Michelle Smith Pac-12 Women’s Basketball Tournament Semifinal Recap - Bruins outlast Wildcats
LAS VEGAS, Nev. - The things we knew about this game before tip-off were the things that decided it up until the final moments.
Toughness and physicality were the calling cards for both UCLA and Arizona coming into this Pac-12 semifinal and these two talented, battle-tested teams showed it all for 40 rough-and-tumble minutes Friday night at the Michelob Ultra Arena, with the Bruins holding off a late Wildcats charge, led by Pac-12 Player of the Year Aari McDonald to nail down a 58-49 win and advance to the Pac-12 title game against top-seeded Stanford. UCLA (16-4) will play in the title game for the first time since 2016.
“Both teams were physical, aggressive and relentless and we knew it was going to be that way,” said UCLA coach Cori Close, who will take her Bruins to the title game for the third time in her tenure. “We didn’t let it get to us.”
UCLA senior forward Michaela Onyenwere finished with 24 points, four rebounds and 3 steals, no basket bigger than her coast-to-coast driving layup with 1:04 to go in the game after Shaina Pellington had scored at the other end to cut UCLA’s lead to 49-47. The Bruins outscored Arizona (16-5) 9-2 the rest of the way to punch their title game ticket.
McDonald, the Pac-12 Player of the Year playing in her final conference game, also finished with 24 points, eight rebounds and four steals.
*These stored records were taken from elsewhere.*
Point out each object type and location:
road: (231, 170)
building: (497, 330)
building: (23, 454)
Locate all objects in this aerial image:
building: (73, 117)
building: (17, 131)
“It was a battle,” said Onyenwere, who will be playing in her first conference tournament title game. “We know Arizona is a tough, tough team and every time we go up against them it’s gonna be a war. But we had a mindset and a mentality that we were going to come out here and win this game.
“We talk about being the tougher, more together team and the deeper you go into the season, it’s not about execution and plays, it’s about what players are going to be tough. At the end of the day we were the tougher team and I’m so proud of my team for sticking it out.”
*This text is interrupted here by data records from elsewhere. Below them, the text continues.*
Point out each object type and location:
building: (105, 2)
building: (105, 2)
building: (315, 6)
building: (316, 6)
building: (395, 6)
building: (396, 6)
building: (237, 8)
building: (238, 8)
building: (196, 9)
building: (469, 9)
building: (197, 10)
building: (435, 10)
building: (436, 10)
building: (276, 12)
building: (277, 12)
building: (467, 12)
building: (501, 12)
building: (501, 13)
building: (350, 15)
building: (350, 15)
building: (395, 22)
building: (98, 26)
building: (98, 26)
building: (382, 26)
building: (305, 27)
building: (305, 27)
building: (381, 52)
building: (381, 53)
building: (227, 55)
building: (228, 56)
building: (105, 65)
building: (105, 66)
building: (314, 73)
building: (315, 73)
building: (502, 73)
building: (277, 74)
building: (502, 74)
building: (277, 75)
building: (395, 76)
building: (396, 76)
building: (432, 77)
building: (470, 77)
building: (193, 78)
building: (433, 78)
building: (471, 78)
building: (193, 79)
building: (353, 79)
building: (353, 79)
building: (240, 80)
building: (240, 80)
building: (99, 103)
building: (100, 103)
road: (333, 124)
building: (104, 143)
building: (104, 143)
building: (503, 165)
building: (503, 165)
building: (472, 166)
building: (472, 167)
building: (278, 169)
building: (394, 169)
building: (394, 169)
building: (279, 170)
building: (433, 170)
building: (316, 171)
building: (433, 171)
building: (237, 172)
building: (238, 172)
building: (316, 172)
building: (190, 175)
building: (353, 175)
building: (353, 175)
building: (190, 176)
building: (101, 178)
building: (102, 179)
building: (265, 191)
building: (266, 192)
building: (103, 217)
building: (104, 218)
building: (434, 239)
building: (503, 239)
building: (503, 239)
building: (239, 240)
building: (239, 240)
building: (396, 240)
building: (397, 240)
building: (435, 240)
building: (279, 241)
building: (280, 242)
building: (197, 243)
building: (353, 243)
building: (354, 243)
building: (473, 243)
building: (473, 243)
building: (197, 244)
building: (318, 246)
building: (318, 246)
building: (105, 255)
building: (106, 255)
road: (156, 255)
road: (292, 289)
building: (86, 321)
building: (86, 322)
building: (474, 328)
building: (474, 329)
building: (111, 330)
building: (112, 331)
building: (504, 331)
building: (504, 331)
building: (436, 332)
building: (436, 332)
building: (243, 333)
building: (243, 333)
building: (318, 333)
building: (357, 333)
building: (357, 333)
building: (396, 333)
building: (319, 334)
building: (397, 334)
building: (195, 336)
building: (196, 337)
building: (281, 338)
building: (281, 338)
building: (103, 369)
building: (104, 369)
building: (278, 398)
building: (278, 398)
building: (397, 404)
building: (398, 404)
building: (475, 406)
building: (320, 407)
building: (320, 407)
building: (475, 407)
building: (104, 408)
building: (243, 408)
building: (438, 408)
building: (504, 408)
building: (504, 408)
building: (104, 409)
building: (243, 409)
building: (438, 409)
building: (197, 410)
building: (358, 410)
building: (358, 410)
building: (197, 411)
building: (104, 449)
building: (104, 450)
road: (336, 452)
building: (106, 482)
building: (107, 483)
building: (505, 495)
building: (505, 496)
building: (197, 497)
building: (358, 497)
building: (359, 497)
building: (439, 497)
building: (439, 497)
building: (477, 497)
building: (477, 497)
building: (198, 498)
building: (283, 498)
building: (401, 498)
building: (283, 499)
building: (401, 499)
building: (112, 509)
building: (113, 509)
This was not a game of offensive flow, but a defensive battle at every turn. As Arizona shot 31.7 percent from the floor for the game and went through a pair of significant scoring droughts (including an 0-for-10 drought spanning more than nine minutes in the first half), UCLA was able to cobble together a 10-point lead despite its own offensive struggles and a difficult scoring night for point guard Charisma Osborne (1-of-12 from the floor), who finished with seven points and seven rebounds in 35 minutes.
The Bruins boosted their offense in the second half and finished 19 of 23 from the free-throw line, including a 10-for-10 effort down the stretch to help seal the win.
Outside of McDonald, Arizona struggled to find another scoring source. The rest of the lineup made a total of 10 field-goals for the game. Cate Reese scored eight points.
McDonald said was disappointed in the team’s lack of focus in the game and that the Wildcats need to use the next three weeks to get better before the NCAA Tournament begins.
“We have to go back to the drawing board,” McDonald said. “We’ve got to stay focused and locked in for 40 minutes. It sucks (to lose), especially since it’s my last go-around, but I’m proud of our team for fighting the whole way.”
It was the second straight night that the Bruins held a team to a season-low scoring total following up on Thursday’s quarterfinal win against Washington.
Arizona coach Adia Barnes said she saw a game of two strong, defensive teams struggling to score consistently. But her team struggled to keep UCLA off the boards at critical moments and scoring droughts made the job tougher.
“We got only four assists on 18 field-goals and you aren’t going to win a lot of games like that,” said Barnes. “UCLA played better than we did today. They are a good team. We had to get some stops and scores. We talk about the game in five minute blocks and we call them wars. The only war we won was the last one.”